◆ Task item ◆
Rewrite the part of the listing starting at the line that contains "Tell me, taking" and ending at the end of the listing, substituting "powerboat" for "motorboat" and changing nothing else. Return only those lines, and leave the pictures out.

--- Provided records ---

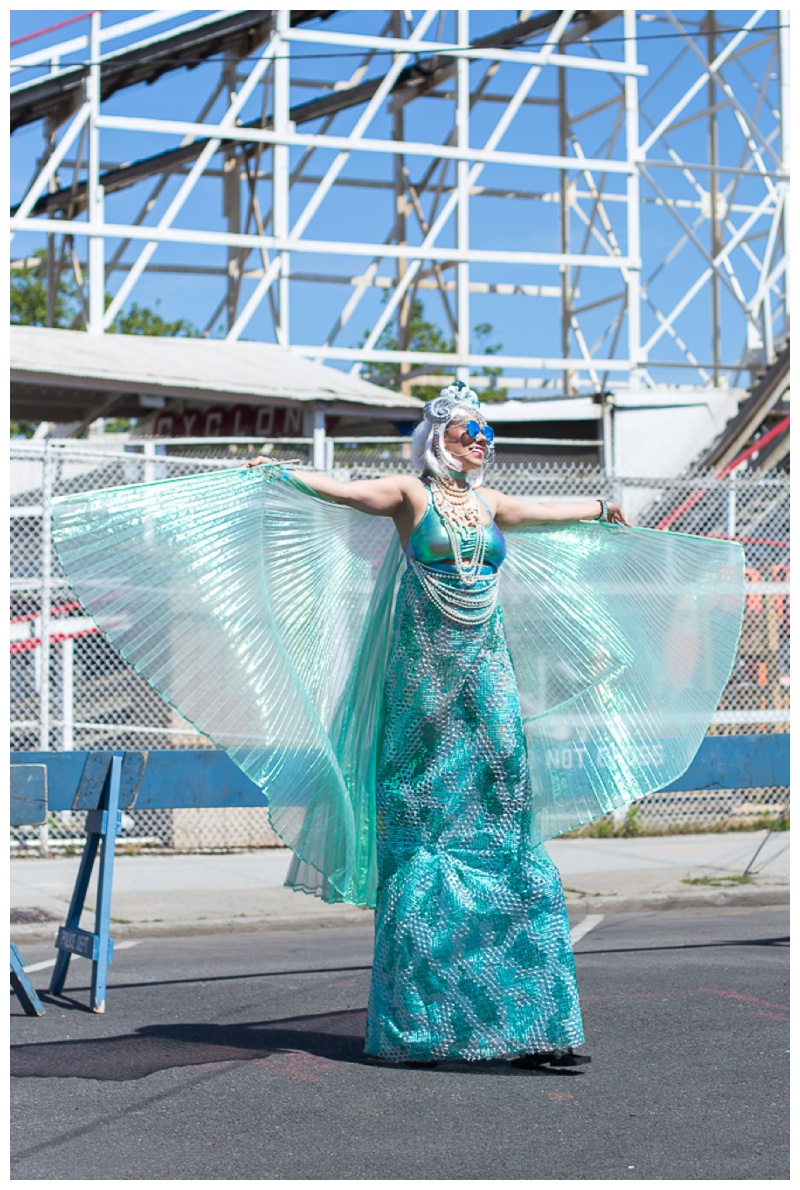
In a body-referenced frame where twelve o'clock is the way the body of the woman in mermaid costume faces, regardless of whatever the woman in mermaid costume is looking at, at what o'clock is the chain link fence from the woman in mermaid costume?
The chain link fence is roughly at 7 o'clock from the woman in mermaid costume.

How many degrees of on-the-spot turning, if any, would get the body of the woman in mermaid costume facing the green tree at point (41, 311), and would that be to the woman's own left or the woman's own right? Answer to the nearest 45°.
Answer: approximately 135° to the woman's own left

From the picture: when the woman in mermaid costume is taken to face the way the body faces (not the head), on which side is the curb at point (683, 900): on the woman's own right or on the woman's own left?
on the woman's own left

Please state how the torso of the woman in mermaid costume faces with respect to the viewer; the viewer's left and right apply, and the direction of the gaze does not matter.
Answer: facing the viewer and to the right of the viewer

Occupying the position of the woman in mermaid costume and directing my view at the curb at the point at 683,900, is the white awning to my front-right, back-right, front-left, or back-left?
front-left

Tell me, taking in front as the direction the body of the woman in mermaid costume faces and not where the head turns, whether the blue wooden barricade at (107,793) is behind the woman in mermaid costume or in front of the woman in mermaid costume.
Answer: behind

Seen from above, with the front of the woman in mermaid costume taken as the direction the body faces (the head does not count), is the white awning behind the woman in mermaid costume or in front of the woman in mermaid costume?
behind

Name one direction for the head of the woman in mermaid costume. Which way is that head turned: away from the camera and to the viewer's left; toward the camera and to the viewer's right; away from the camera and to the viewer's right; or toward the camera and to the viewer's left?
toward the camera and to the viewer's right
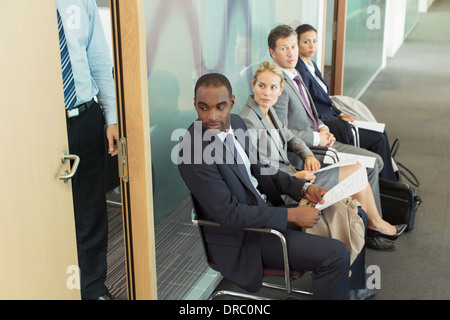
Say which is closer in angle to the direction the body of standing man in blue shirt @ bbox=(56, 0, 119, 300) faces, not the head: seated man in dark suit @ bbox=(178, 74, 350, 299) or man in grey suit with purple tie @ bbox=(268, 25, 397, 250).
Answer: the seated man in dark suit
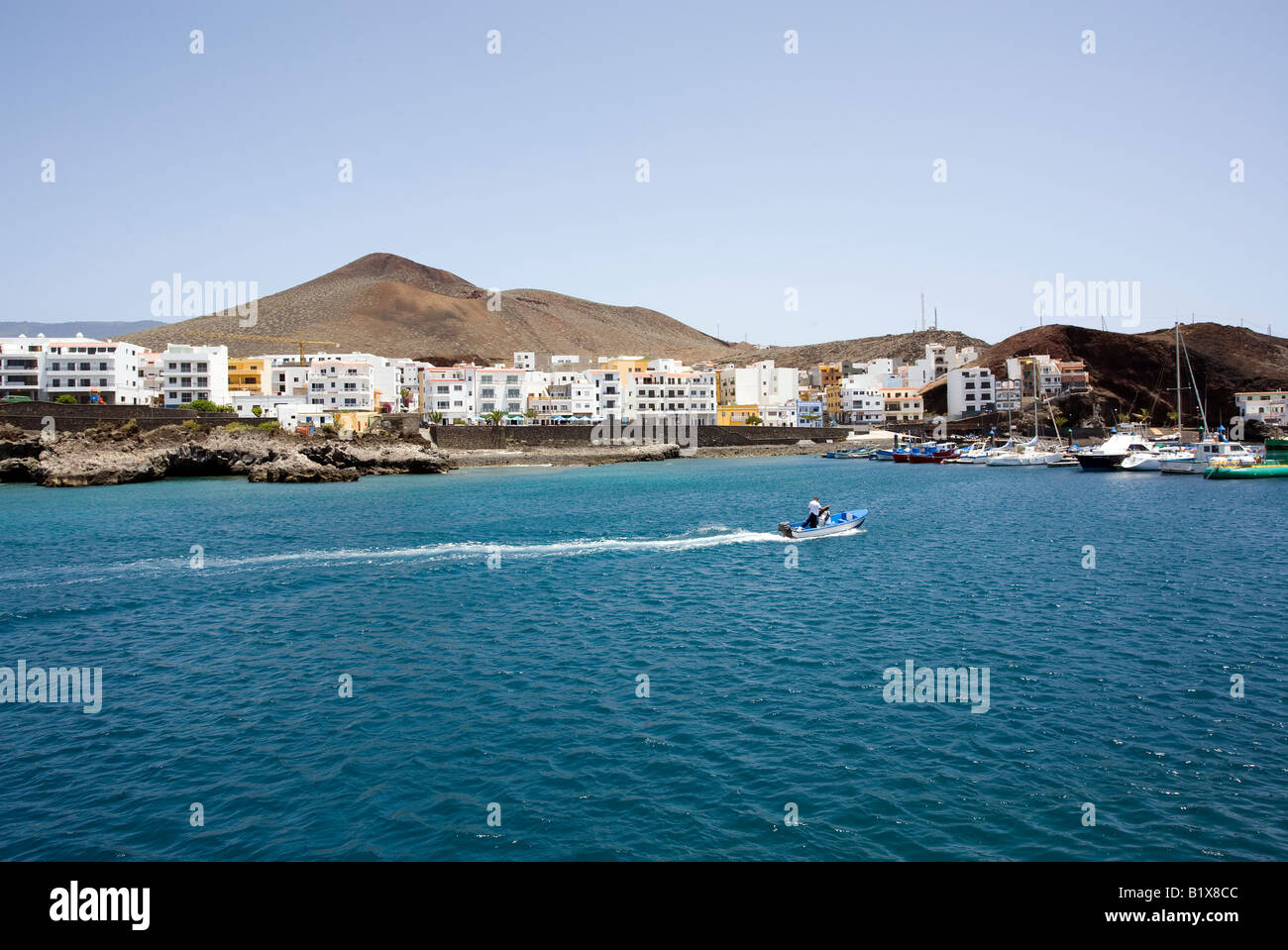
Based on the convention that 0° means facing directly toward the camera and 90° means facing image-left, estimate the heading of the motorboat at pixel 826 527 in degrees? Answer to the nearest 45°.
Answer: approximately 225°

---

◆ Answer to this task ◆
Tell me, taking in front as the direction the body of the woman in mermaid costume faces and not where the head turns, whether the blue wooden barricade at (107,793) is behind the woman in mermaid costume or in front of the woman in mermaid costume.
Answer: behind

Seen from above, with the front of the woman in mermaid costume taken as the direction the body faces (the head does not count), is the white awning behind the woman in mermaid costume or in front of the woman in mermaid costume?
behind

Name one direction for the head of the woman in mermaid costume. Which way is that head turned: away from the camera and to the viewer's left; toward the camera and to the viewer's right; away from the camera and to the viewer's right; or toward the camera and to the viewer's left?
toward the camera and to the viewer's right
Say which is closer in angle to the direction the body of standing man in blue shirt @ bbox=(56, 0, 119, 300) faces, not the head: seated man in dark suit @ bbox=(178, 74, 350, 299) or man in grey suit with purple tie @ bbox=(268, 25, 397, 250).
Answer: the seated man in dark suit
Based on the convention that 0° means facing directly toward the camera and 90° means facing image-left, estimate the heading of the powerboat at pixel 826 527 in degrees? Answer to the nearest 45°.
Answer: approximately 225°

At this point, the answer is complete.